Testing: smoke tests that call tools with fixed payloads. It’s just JSON over stdio/HTTP.
Upgrades: pin SDK versions; track release notes monthly; regen your config when MCP spec bumps.
Backups: your notes and configs, not your containers.

Troubleshooting

Claude doesn’t see my server: wrong path or Node version; on Windows ensure you run Desktop with dev mode enabled. Check that your command is reachable from PATH.
HTTP transport CORS: if you mount a Streamable HTTP server in a browser, configure CORS to only allow your client origin. Otherwise stick to stdio.
Ollama timeouts: lower model size or ensure GPU is free; for CPU‑only, expect slow first tokens.
File access denied: your read‑only mount is doing its job. Add a second, explicit rw mount for directories that truly need writes.

A: Example risky‑tool confirm wrapper (TS)
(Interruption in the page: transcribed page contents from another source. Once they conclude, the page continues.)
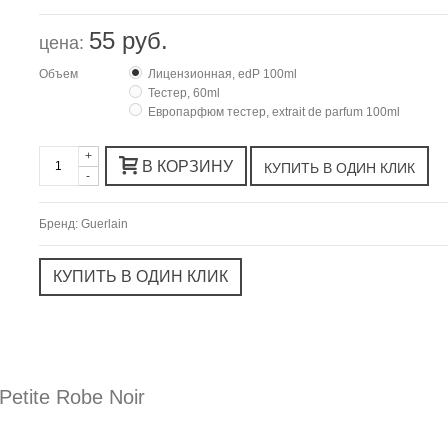
55 руб.
цена:
Объем
Лицензионная, edP 100ml
Тестер, 60ml
Европарфюм тестер, extrait de parfum 100ml
+
В КОРЗИНУ
-
Бренд:
Guerlain
etite Robe Noir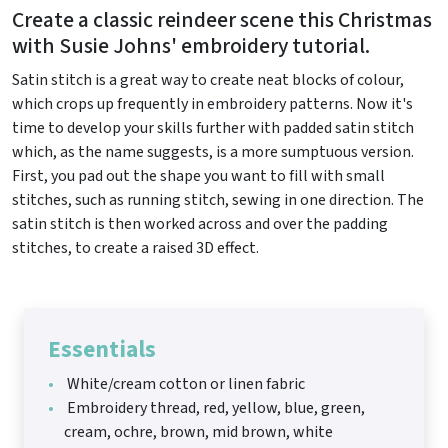
Create a classic reindeer scene this Christmas
with Susie Johns' embroidery tutorial.
Satin stitch is a great way to create neat blocks of colour,
which crops up frequently in embroidery patterns. Now it's
time to develop your skills further with padded satin stitch
which, as the name suggests, is a more sumptuous version.
First, you pad out the shape you want to fill with small
stitches, such as running stitch, sewing in one direction. The
satin stitch is then worked across and over the padding
stitches, to create a raised 3D effect.
Essentials
White/cream cotton or linen fabric
Embroidery thread, red, yellow, blue, green,
cream, ochre, brown, mid brown, white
function withConfirmation<TIn extends z.ZodTypeAny>(
  name: string,
  schema: TIn,
  description: string,
  fn: (args: z.infer<TIn>) => Promise<string>
) {
  server.registerTool(name, { title: name, description, inputSchema: schema }, async (args, ctx) => {
    // Ask client to confirm explicitly
    const confirm = await ctx.confirm?.({
      title: `Confirm ${name}`,
      message: `Proceed with ${JSON.stringify(args)}`
    });
    if (!confirm) {
      return { content: [{ type: "text", text: "Cancelled." }] };
    }
    const text = await fn(args as any);
    return { content: [{ type: "text", text }] };
  });
}

B: Minimal vector search tool (TS)

import { ChromaClient } from "chromadb";
const chroma = new ChromaClient({ path: process.env.CHROMA_URL || "http://127.0.0.1:8000" });
 
server.registerTool(
  "search_corpus",
  { title: "Semantic search", description: "Query local Chroma", inputSchema: { q: z.string(), k: z.number().default(5) } },
  async ({ q, k }) => {
    const coll = await chroma.getOrCreateCollection({ name: "docs" });
    const res = await coll.query({ queryTexts: [q], nResults: k });
    const lines = (res?.documents?.[0] || []).map((d: string, i: number) => `${i+1}. ${d.slice(0, 200)}…`);
    return { content: [{ type: "text", text: lines.join("\n") || "No results" }] };
  }
);

C: Example Cursor config with two servers

{
  "mcpServers": {
    "filesystem": { "command": "npx", "args": ["-y", "@modelcontextprotocol/server-filesystem", "/workspace"] },
    "local-assistant": { "command": "node", "args": ["/home/you/mcp-local-assistant/dist/index.js"], "env": {"NOTES_ROOT": "/home/you/notes"} }
  }
}

Final thoughts

The nice thing about MCP is you can start tiny and grow. One stdio server today, a couple of HTTP servers tomorrow, then a proper gateway if you ever need it. Keep your surface area narrow, your permissions tight, and your models local whenever you can. Your future self, and your future incident post‑mortems, will thank you.